What is Desktop Underwriting in Real Estate?
How this automated process can help you get a loan
Desktop underwriting, or DU, is an automated approval system that calculates whether a loan meets Fannie Mae or, in some cases, Federal Housing Authority (FHA) loan requirements. A DU evaluates a borrower's risk of delinquency by comprehensively evaluating several risk factors. If you can't get an automated approval through Desktop Underwriter (also called Desktop Originator), you may need manual underwriting to secure your loan.
What Desktop Underwriting Reveals
DU sets the industry standard in underwriting mortgages. Since it's automated, it allows loan originators to make qualification decisions using logic and algorithms. It automatically removes considerations such as race, gender, or other prohibited factors.
Desktop Underwriter instead uses relevant data (price, income, assets, debt, and other criteria) to uniformly calculate whether a borrower meets the qualifications for a certain loan. If so, it will issue an automated approval. However, the DU is only as good as the information supplied to the program; incorrect or missing information can damage your chances of approval. Also, Desktop Underwriter does not address whether a loan complies with federal regulations; that part is up to the lender.
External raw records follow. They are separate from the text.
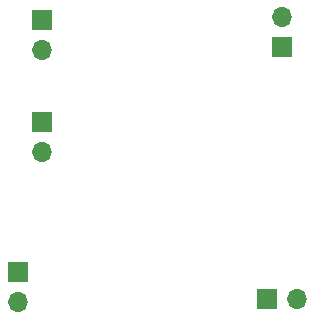
<source format=gbr>
%TF.GenerationSoftware,KiCad,Pcbnew,7.0.8-7.0.8~ubuntu22.04.1*%
%TF.CreationDate,2023-10-15T23:00:33+01:00*%
%TF.ProjectId,jfet-555-bypass,6a666574-2d35-4353-952d-627970617373,rev?*%
%TF.SameCoordinates,Original*%
%TF.FileFunction,Soldermask,Bot*%
%TF.FilePolarity,Negative*%
%FSLAX46Y46*%
G04 Gerber Fmt 4.6, Leading zero omitted, Abs format (unit mm)*
G04 Created by KiCad (PCBNEW 7.0.8-7.0.8~ubuntu22.04.1) date 2023-10-15 23:00:33*
%MOMM*%
%LPD*%
G01*
G04 APERTURE LIST*
%ADD10R,1.700000X1.700000*%
%ADD11O,1.700000X1.700000*%
G04 APERTURE END LIST*
D10*
%TO.C,J6*%
X132080000Y-36830000D03*
D11*
X132080000Y-39370000D03*
%TD*%
D10*
%TO.C,J5*%
X132080000Y-28194000D03*
D11*
X132080000Y-30734000D03*
%TD*%
%TO.C,J4*%
X130048000Y-52065000D03*
D10*
X130048000Y-49525000D03*
%TD*%
%TO.C,J1*%
X151130000Y-51816000D03*
D11*
X153670000Y-51816000D03*
%TD*%
D10*
%TO.C,J3*%
X152400000Y-30480000D03*
D11*
X152400000Y-27940000D03*
%TD*%
M02*

</source>
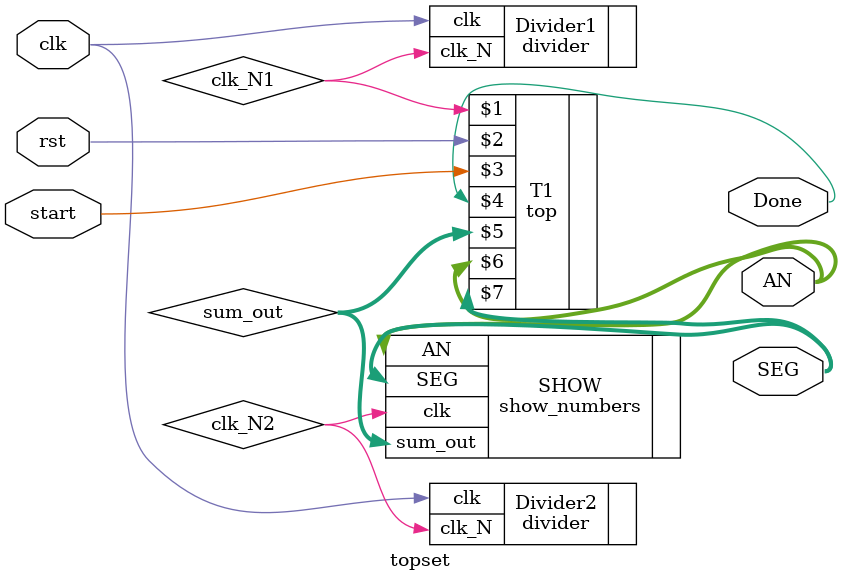
<source format=v>
`timescale 1ns / 1ps

module topset(clk, rst, start, Done, SEG, AN);
  input clk, rst, start;
  output Done;
  output [7:0] SEG;
  output [7:0] AN;

  wire clk_N1, clk_N2;
  wire [31:0]sum_out;

  divider #(100_000_000) Divider1(.clk(clk), .clk_N(clk_N1));
  divider #(200_000) Divider2(.clk(clk), .clk_N(clk_N2));

  show_numbers SHOW(.clk(clk_N2), .sum_out(sum_out), .AN(AN), .SEG(SEG));
  top T1(clk_N1,rst,start,Done,sum_out,AN,SEG);
  
endmodule
</source>
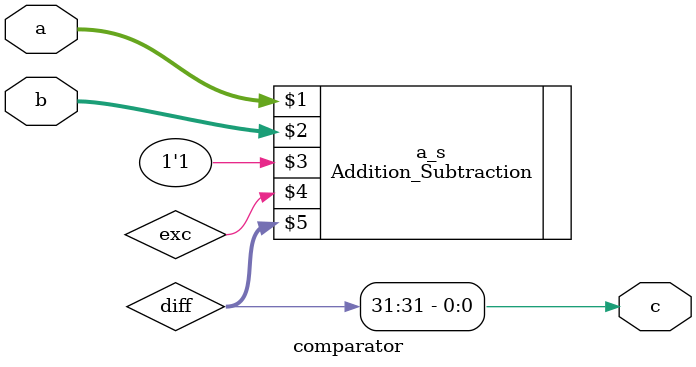
<source format=v>
`timescale 1ns / 1ps

module comparator (input [31:0]a,b, output c);

wire o,exc;

wire [31:0] diff; 

Addition_Subtraction a_s(a,b,1'b1,exc,diff);

assign c=diff[31];

endmodule

</source>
What Information Goes Into a DU?
Mortgage loan originators ask borrowers to complete a loan application, commonly referred to as a Form 1003 (pronounced "ten-oh-three"). The following are some pieces of information you can expect to see on a Form 1003:
- Type of mortgage and terms of the loan
- Property address and purpose of the loan
- Borrower information
- Employment information
- Monthly income and combined housing expense
- Real estate owned
- Details of transaction
The inputs in Desktop Underwriter correspond to these sections of Form 1003.
Note that the income that is reported to Desktop Underwriter is not verified. A seller who wants to review a buyer's DU to determine whether the borrower can afford to buy the home can't verify a buyer's income, and the lender is not required to verify the income until the loan processing begins. If income (or any other information) changes later, the loan casefile may need to be resubmitted to DU.
As you can see, a DU provides a very personal look at a buyer's financial situation. Revolving credit debt, car payments, credit scores—lenders often will not release a DU to a buyer's agent without express authorization from the borrower, because of how private and detailed the information can be.
You don't need to go online and buy your FICO score report; the lender will acquire those numbers through Desktop Underwriter. Not to mention, the scores you may see in your purchased report often vary from the FICO scores reported in Desktop Underwriter. Save your money, especially since the highest and lowest of the three FICO scores reported are thrown out anyway.
FHA has lower requirements for FICO scores than conventional loans that are sold to Fannie Mae. Borrowers with higher FICO scores tend to receive lower interest rates and more favorable lending terms, whereas borrowers with lower FICO scores tend to receive higher interest rates.
These ratios are reported as front-end and back-end. Front-end ratios include the entire mortgage payment as a percentage of gross monthly income. The PITI mortgage payment (or principal, interest, taxes, and insurance) can also include private mortgage insurance or mutual mortgage insurance, plus a monthly HOA fee if the home is subject to a homeowners association.
The total housing payment is compared to the borrower's gross monthly income and reflected as a percentage. The lower the percentage, the better the borrower appears as a candidate for a loan. If the ratio is too high, Desktop Underwriter will not approve the borrower.
Generally, it's not the front-end ratio that kills a loan application, it's the back-end ratio. Back-end ratios include not only the total housing payment but all revolving debt payments as reported to the credit reporting bureaus. While you might feel you can handle your existing debt load, you won't be approved if that ratio is too high.
It's not unusual to see back-end ratios creep up to about 50%. If 50% of your gross monthly income is being used to repay debt and a new housing payment, you might prudently question whether buying a home right now is in your best interest. It might be smarter to pay down some of that debt before reapplying for a mortgage.
Getting an Approval
Once your information is submitted into the Desktop Underwriter, it will issue an automatic approval or denial. It will also indicate what documents are necessary to verify the inputs; once the mortgage underwriter has those, the DU can be submitted again. Before the loan can be closed, the DU will list several conditions that must be met first; once those conditions are met, the loan is cleared to close.
For some buyers, especially those in hot real estate markets such as California, having a DU in hand can give them an edge in competing for a house, because it lets the seller know more firmly than a preapproval letter that they are qualified to borrow the necessary amount and move forward with the sale.